Thursday, November 6, 2008
Germ Warfare and Lollipops
Every November, I have a tradition. As the chill sets in the air, I watch the leaves change colors, I freak the hell out about the Christmas music and holiday displays in stores, and I get bronchitis. The bronchitis is a pretty regular thing for me, and as I type, I'm pretty sure I'm coming down with it again. But it's a new ballgame now. I have a baby. A really high maintenance baby. A baby who doesn't break for bronchitis. I thought maybe the universe would cut me some slack this year, but alas, no such luck. "How is it even possible?" I ask myself. I don't go anywhere. I don't do anything. How the crap did I get exposed to it this year? And then it hit me- Monday, I was in the mother of all germy cesspools: the pediatrician's office.
If you don't have kids, and you've never been to a pediatrician's office since entering adulthood, let me tell you- you are one lucky bastard. One mustn't be fooled by the warm, brightly colored waiting room- these are baaaad places. Just one look at the super frazzled receptionist should give you your first clue. Imagine, if you will, Wal-Mart. Now, take everyone with those horrible kids in buggies out of Wal-Mart, and put them into a room about 1/20th of the size. Now, make half of those kids sick. Voila! Now you have a pediatrician's office!
As soon as we entered the waiting room on a Monday morning for Austin's six month checkup, I knew it was not going to go well. The place was packed, the phone was ringing off the hook, and the children were wild. After sitting in the waiting room for 30 minutes, no one had been called back, and the patients kept pouring in. A good hour in this waiting room teaches you a lot about what kind of parent you do not want to become. There is always that one haggard looking mom with "that" kid running around like a ... well, you know "that" kid. At first, you feel sorry for the mom. "No, Parker, don't take that little girl's toy. No, Parker, don't throw that ball at people. No, Parker, don't run out that door." New moms like me look around wide-eyed, fearing that we are looking into the future. A little farther into the wait, you stop feeling so sorry for her. Her commands become more and more disheartened. She is losing the battle and has accepted defeat. "No, Parker, don't lick that baby's forehead. No, Parker, stop jumping on the table. No, Parker, we push our trucks on the floor, we don't throw them at people's heads." So little Parker Pathogen keeps running around like a tiny maniac, being atrocious and spreading pestilence with his germy little appendages. I know it was him. I didn't like the looks of the kid from the time I walked in the door. He had it in for me.

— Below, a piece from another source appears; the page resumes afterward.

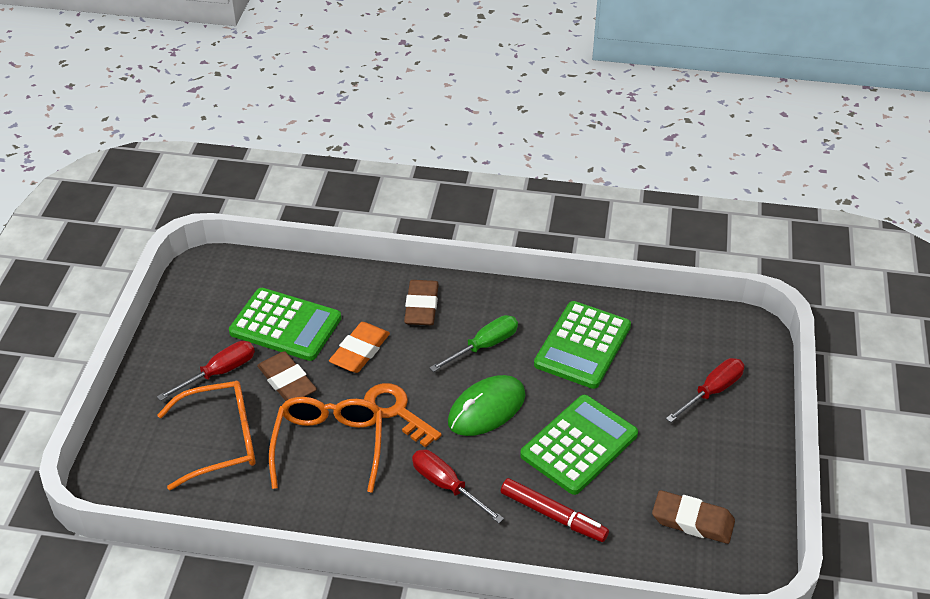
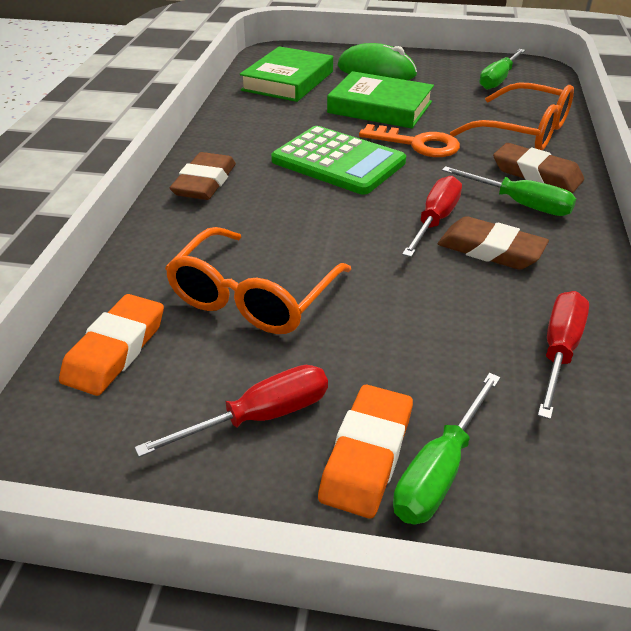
green book: none = 0 -> [240,46,333,102] [327,71,434,128] = 2
green calculator: [229,288,341,361] [520,395,638,495] [534,301,631,389] = 3 -> [271,126,406,195] = 1
green screwdriver: [430,315,518,372] = 1 -> [393,373,501,524] [442,166,576,216] [479,49,525,90] = 3
orange eraser: [329,322,390,373] = 1 -> [59,294,164,396] [318,384,413,519] = 2
red marker: [501,478,609,542] = 1 -> none = 0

I should have seen it coming. I should have known that I could not have come out of two hours in a pediatrician's office unscathed during cold and flu season. They might as well have wrapped me up in a smallpox covered blanket, for I apparently have no immune system to speak of.
On the plus side, Austin is healthy and happy. He weighs 16 lb 5 # (he is now literally twice the baby he used to be, as his birth weight was 8 lb 2 oz), he is 26 1/2" long, and he got 2 shots. On an even more positive note, the baby was the only one to cry this time. The last time he got shots, he cried for about 2 minutes, and mommy cried hysterically for about 25 (I totally caused a scene. I made the nurse cry, and the doctor laughed at me. I think even the baby was laughing at me by the time I finally calmed down).
So anyway, now that my Nyquil has truly kicked in, I'm going back to bed. I'm sure it will be just in time for the baby to wake up, since it's 7 a.m. and all. Ah, Nyquil- breakfast of champions. Wish me luck this week- I think I'm gonna need it.